The Texas Education Agency released scores from last spring’s State of Texas Assessments of Academic Readiness, or STAAR, exams on June 14. Both in Fort Worth ISD and statewide, scores largely held steady or slipped compared to last year.
During a meeting three days before the release, members of the Fort Worth ISD’s school board got an advance briefing in executive session on how students in the district fared on the test. The presentation appeared nowhere on the meeting’s agenda.
In a statement, district officials acknowledged that trustees got a briefing on STAAR scores in closed session, but said it was as a part of a conversation with the district’s attorney about an ongoing lawsuit related to state accountability scores.

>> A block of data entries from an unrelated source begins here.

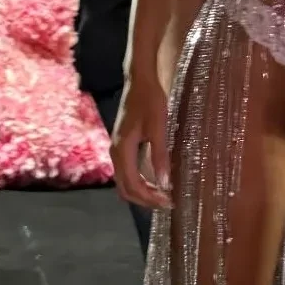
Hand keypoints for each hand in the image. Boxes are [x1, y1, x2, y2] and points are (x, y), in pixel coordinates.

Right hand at [110, 74, 172, 210]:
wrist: (139, 81)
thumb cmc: (150, 101)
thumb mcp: (159, 128)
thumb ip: (159, 156)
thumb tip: (164, 184)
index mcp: (122, 150)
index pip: (132, 185)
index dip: (149, 198)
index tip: (168, 202)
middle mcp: (115, 152)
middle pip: (125, 188)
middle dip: (144, 199)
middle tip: (167, 203)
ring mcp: (117, 149)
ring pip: (124, 181)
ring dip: (142, 192)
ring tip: (162, 196)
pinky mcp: (122, 145)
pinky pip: (127, 172)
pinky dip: (139, 182)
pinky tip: (154, 181)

Fort Worth ISD is one of several districts that are suing the state education agency over its A-F accountability system.
“Any discussion about STAAR Scores with the Trustees on June 11th that may have occurred in closed session was in the context of legal advice and potential litigation as allowed by Texas Government Code 551.071,” district officials wrote. Texas Government Code 551.071 is the provision in the state’s Open Meetings Act that allows governing bodies like school boards to meet in closed session to seek advice from their attorneys about pending or contemplated litigation or settlement offers.
Bill Aleshire, an Austin-based attorney and former Travis County judge, said boards that don’t offer any information about the subjects of closed-door discussions with their lawyers are violating state law. When boards go into closed session to talk to their attorneys, they’re required to post an agenda item stating what they’re getting legal advice about, he said. The Fort Worth ISD board agenda states only that the board would get advice from its attorney, and says nothing about the subject of that advice.
A board could legally meet in closed session to talk to its attorney about the legal implication of its STAAR scores, Aleshire said. But because state test scores are a matter of great public concern, he said, districts need to be as clear as possible about what’s being discussed. There’s case law in Texas that requires districts to provide more clarity about what board members discuss in closed meetings when the topic is a matter of community interest — “The more public interest there is in an item that would be on the agenda, the more specific they need to be about it,” he said.
Kelley Shannon, executive director of the Freedom of Information Foundation of Texas, said in an emailed statement that meeting agendas need to give the public enough information to understand what their government officials are discussing in closed sessions.
“That’s the whole point of the Texas Open Meetings Act,” Shannon said. “The public has a right to know. Elected officials must be transparent, and vague meeting agendas — especially when something of high importance is under discussion — violates the spirit of the law.”